ABOUT THIS TASK:
Restate every line below word for word, but drop each picture.

DATA FOR THIS TASK:
──────────

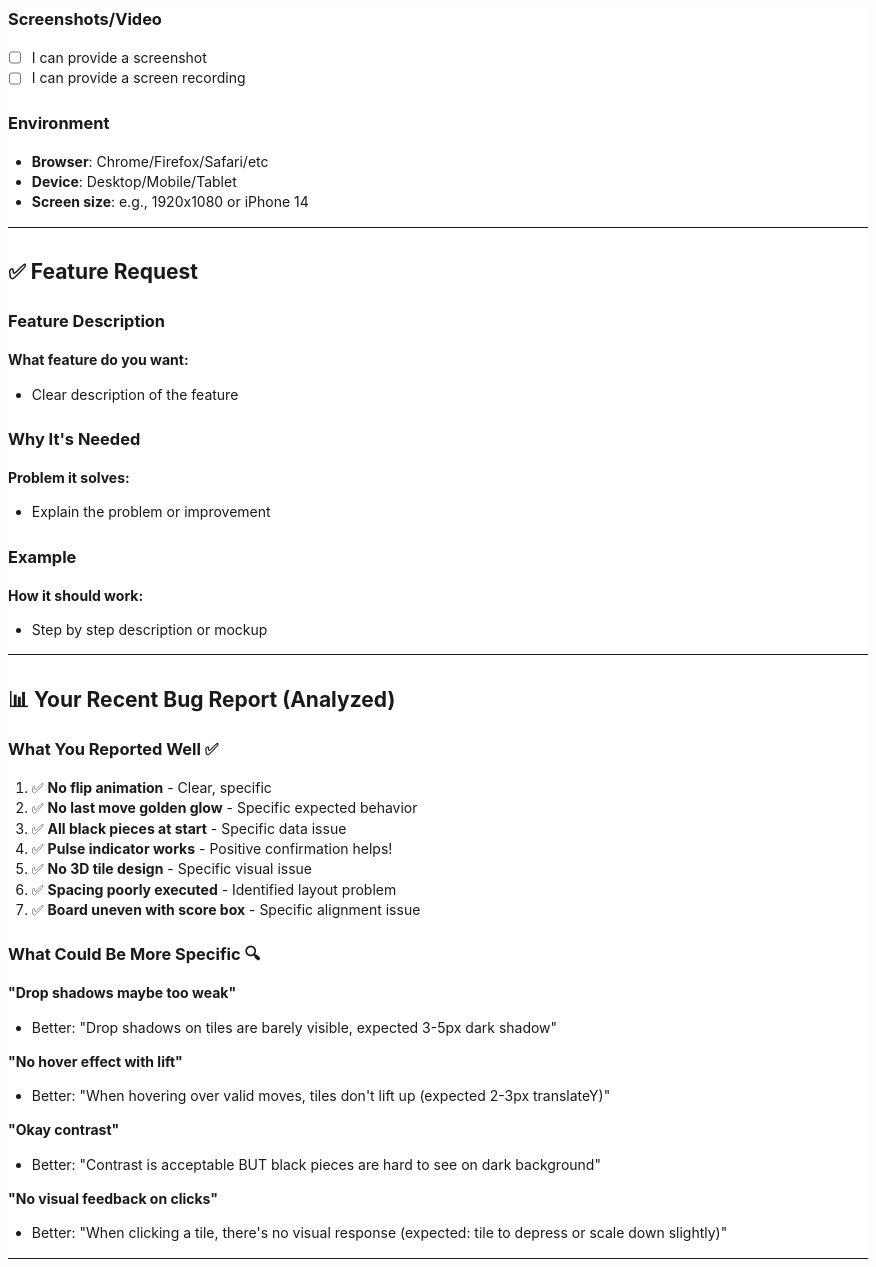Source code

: ### Screenshots/Video
- [ ] I can provide a screenshot
- [ ] I can provide a screen recording

### Environment
- **Browser**: Chrome/Firefox/Safari/etc
- **Device**: Desktop/Mobile/Tablet
- **Screen size**: e.g., 1920x1080 or iPhone 14

---

## ✅ Feature Request

### Feature Description
**What feature do you want:**
- Clear description of the feature

### Why It's Needed
**Problem it solves:**
- Explain the problem or improvement

### Example
**How it should work:**
- Step by step description or mockup

---

## 📊 Your Recent Bug Report (Analyzed)

### What You Reported Well ✅
1. ✅ **No flip animation** - Clear, specific
2. ✅ **No last move golden glow** - Specific expected behavior
3. ✅ **All black pieces at start** - Specific data issue
4. ✅ **Pulse indicator works** - Positive confirmation helps!
5. ✅ **No 3D tile design** - Specific visual issue
6. ✅ **Spacing poorly executed** - Identified layout problem
7. ✅ **Board uneven with score box** - Specific alignment issue

### What Could Be More Specific 🔍

**"Drop shadows maybe too weak"**
- Better: "Drop shadows on tiles are barely visible, expected 3-5px dark shadow"

**"No hover effect with lift"**
- Better: "When hovering over valid moves, tiles don't lift up (expected 2-3px translateY)"

**"Okay contrast"**
- Better: "Contrast is acceptable BUT black pieces are hard to see on dark background"

**"No visual feedback on clicks"**
- Better: "When clicking a tile, there's no visual response (expected: tile to depress or scale down slightly)"

---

──────────

REPLY TO THE TASK:
Source code

: ### Screenshots/Video
- [ ] I can provide a screenshot
- [ ] I can provide a screen recording

### Environment
- **Browser**: Chrome/Firefox/Safari/etc
- **Device**: Desktop/Mobile/Tablet
- **Screen size**: e.g., 1920x1080 or iPhone 14

---

## ✅ Feature Request

### Feature Description
**What feature do you want:**
- Clear description of the feature

### Why It's Needed
**Problem it solves:**
- Explain the problem or improvement

### Example
**How it should work:**
- Step by step description or mockup

---

## 📊 Your Recent Bug Report (Analyzed)

### What You Reported Well ✅
1. ✅ **No flip animation** - Clear, specific
2. ✅ **No last move golden glow** - Specific expected behavior
3. ✅ **All black pieces at start** - Specific data issue
4. ✅ **Pulse indicator works** - Positive confirmation helps!
5. ✅ **No 3D tile design** - Specific visual issue
6. ✅ **Spacing poorly executed** - Identified layout problem
7. ✅ **Board uneven with score box** - Specific alignment issue

### What Could Be More Specific 🔍

**"Drop shadows maybe too weak"**
- Better: "Drop shadows on tiles are barely visible, expected 3-5px dark shadow"

**"No hover effect with lift"**
- Better: "When hovering over valid moves, tiles don't lift up (expected 2-3px translateY)"

**"Okay contrast"**
- Better: "Contrast is acceptable BUT black pieces are hard to see on dark background"

**"No visual feedback on clicks"**
- Better: "When clicking a tile, there's no visual response (expected: tile to depress or scale down slightly)"

---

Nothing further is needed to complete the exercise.